» Task requirements
1) In the passage on phosphonium salts from iodopyridines, rewrite the paragraph beginning "Next, we explored the substrate scope" as a short bulleted list that keeps its main facts.
2) According to the passage on phosphonium salts from iodopyridines, which two pharmaceuticals were converted into phosphonium salt derivatives?
3) Continue the passage on phosphonium salts from iodopyridines, starting after its last sentence.

Segment Start: Source passage

Experimental mechanistic insights and proposed mechanism. (A) Halogen effect and influence of catalytic I₂. Yields were determined by ¹H NMR with CHPh₃ as internal standard. (B) Proposed reaction mechanism. (C) Previous reports of N-phosphonium pyridiniums.

Next, we explored the substrate scope for this C–P bond-forming reaction (Scheme 4). Note that the iodopyridine starting materials were either purchased commercially or were prepared in house, and it was not necessary to add exogenous I₂. Also, we precipitated the phosphonium salt products from the reaction mixtures in high purity. Electron-withdrawing substituents at the 3-position worked well in the reaction, as did electron-donating groups when we raised the temperature to 50 °C (1b–e). It is notable that hydroxy and amino groups do not interfere with the reaction. We also obtained the 3,5-disubstituted salt 1f in excellent yield. The reaction tolerates 2-substituted pyridines, with pyridones, azaindoles and 2-arylpyridines performing well under the reaction conditions (1g–j). Importantly, S_NAr-active halogens at other positions on the pyridine ring do not erode regioselectivity (1k and 1l). Salt 1m formed without evidence of cyclization onto the pendent alkene, thereby disfavoring a mechanism involving a radical at the 4-position of the pyridine ring.¹³ The reaction was extended to quinolines and 2-iodopyridines (1n–p), and we also obtained phosphonium salt derivatives of the pharmaceuticals etoricoxib and loratadine (1q and 1r, respectively). The most pertinent limitations of this reaction are the failures to react of 2,6-dihalopyridines or of pyridines with strongly electron-withdrawing groups, such as trifluoromethyl groups, at the 2-position. We found that S_NAr-active iodoarenes did not function in this reaction.

Segment End: Source passage
Segment Start: Supplied data

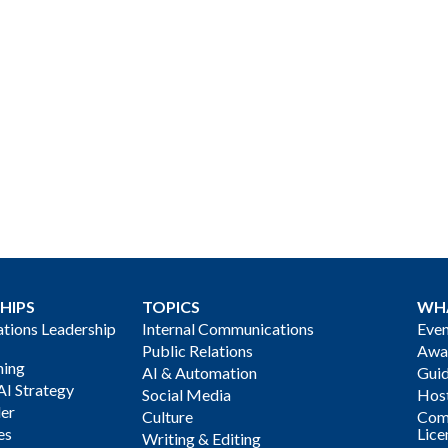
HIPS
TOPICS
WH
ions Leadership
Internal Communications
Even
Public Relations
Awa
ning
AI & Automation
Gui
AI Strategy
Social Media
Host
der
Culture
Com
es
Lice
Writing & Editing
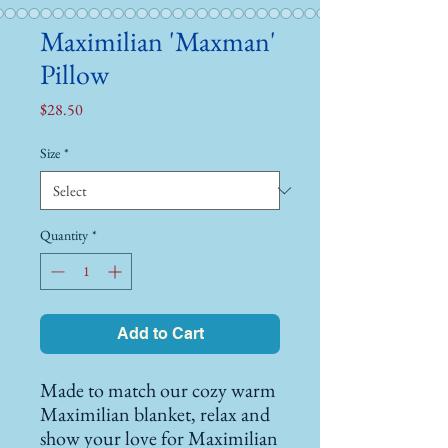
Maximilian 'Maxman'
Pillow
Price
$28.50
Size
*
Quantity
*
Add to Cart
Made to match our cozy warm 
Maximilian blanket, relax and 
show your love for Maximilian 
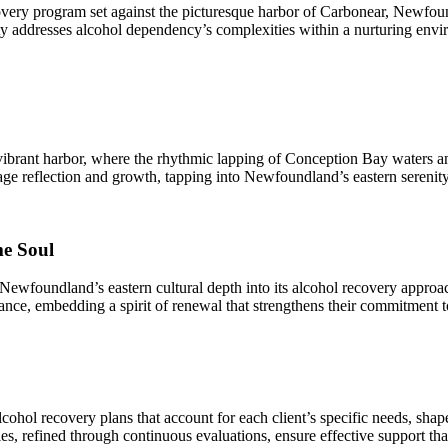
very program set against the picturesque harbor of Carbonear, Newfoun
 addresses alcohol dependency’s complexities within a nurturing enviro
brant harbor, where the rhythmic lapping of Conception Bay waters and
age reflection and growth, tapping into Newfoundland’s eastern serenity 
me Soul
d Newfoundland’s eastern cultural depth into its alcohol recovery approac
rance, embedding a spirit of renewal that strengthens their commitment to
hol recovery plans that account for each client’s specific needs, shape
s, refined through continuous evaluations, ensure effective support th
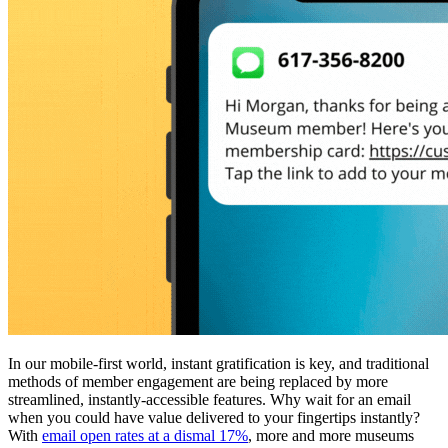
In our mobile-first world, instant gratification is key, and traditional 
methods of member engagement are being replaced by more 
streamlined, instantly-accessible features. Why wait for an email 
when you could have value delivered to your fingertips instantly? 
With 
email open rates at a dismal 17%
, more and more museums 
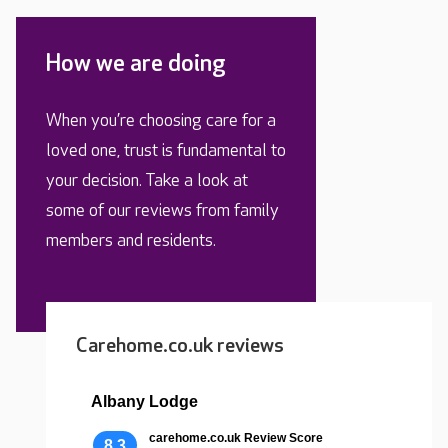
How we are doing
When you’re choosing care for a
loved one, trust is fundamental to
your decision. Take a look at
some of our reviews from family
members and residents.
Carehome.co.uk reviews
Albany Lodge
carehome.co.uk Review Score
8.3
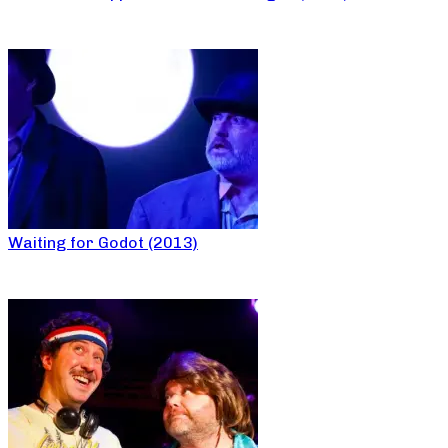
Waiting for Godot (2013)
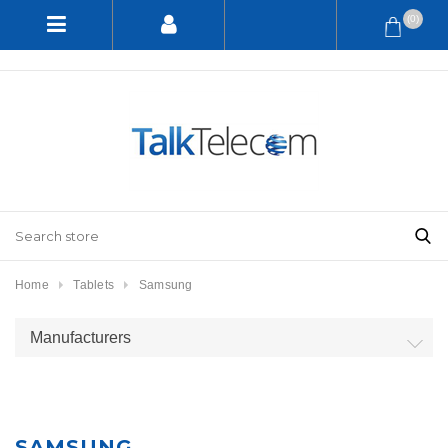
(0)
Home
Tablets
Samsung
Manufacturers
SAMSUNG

Segment End: Supplied data

» Results of the tasks
1)
- The iodopyridine starting materials were bought commercially or made in house, and no exogenous I₂ had to be added.
- The phosphonium salt products were precipitated from the reaction mixtures in high purity.
- Electron-withdrawing groups at the 3-position worked well. Electron-donating groups also worked at 50 °C (1b–e).
- Hydroxy and amino groups do not interfere.
- The 3,5-disubstituted salt 1f formed in excellent yield.
- 2-Substituted pyridines are tolerated, and pyridones, azaindoles and 2-arylpyridines performed well (1g–j).
- S_NAr-active halogens at other ring positions do not erode regioselectivity (1k, 1l).
- Salt 1m formed without cyclization onto the pendent alkene, which disfavors a mechanism involving a radical at the 4-position.
- The reaction extends to quinolines and 2-iodopyridines (1n–p). It also gave salts of etoricoxib and loratadine (1q, 1r).
- The main limitations are that 2,6-dihalopyridines fail to react, as do pyridines with strongly electron-withdrawing groups such as trifluoromethyl at the 2-position.
- S_NAr-active iodoarenes did not function in the reaction.

2) Etoricoxib and loratadine, giving 1q and 1r respectively.

3)
Scheme 4.

Reaction scope. Reagents and conditions: Iodopyridine (1.0 equiv), P(p-anisole)₃ (1.0 equiv), CHCl₃ (0.1 M), 0–80 °C, ≤48 h. Isolated yields shown. ^a rt. ^b 50 °C. ^c 80 °C.

Next, we attempted to detect the proposed N-phosphonium–pyridinium dication by using NMR spectroscopy (Figure 1). It was not possible to observe this intermediate from 4-iodopyridine, as the S_NAr reaction occurs too quickly. However, use of pyridine as a substrate did provide some insight. Treating pyridine with 50 mol% I₂ produced an up-field shift of the ortho and para protons in the ¹H NMR spectra.¹⁴ The corresponding experiment with pyridine and 50 mol% of I–⁺PAr₃ showed deshielding indicating the presence of a different species, which we assume is the N-phosphonium dication. We are currently performing further studies to investigate the mechanism of this reaction.

Figure 1.

I₂ and I–⁺P(p-anisole)₃ spiking study for N-activation of pyridine

In summary, we have developed an unusual S_NAr reaction of iodopyridines with phosphine nucleophiles. We postulate an unusual dicationic N-phosphonium pyridinium salt as a key intermediate that promotes rapid C–I-to-C–P substitution. We obtained a range of pyridyl phosphonium salts by using this method, including some examples that would be difficult to obtain by conventional S_NAr methods.¹⁵ We are currently investigating other ways of exploiting this pyridine N-activating group in our laboratory, and the results will be reported in due course.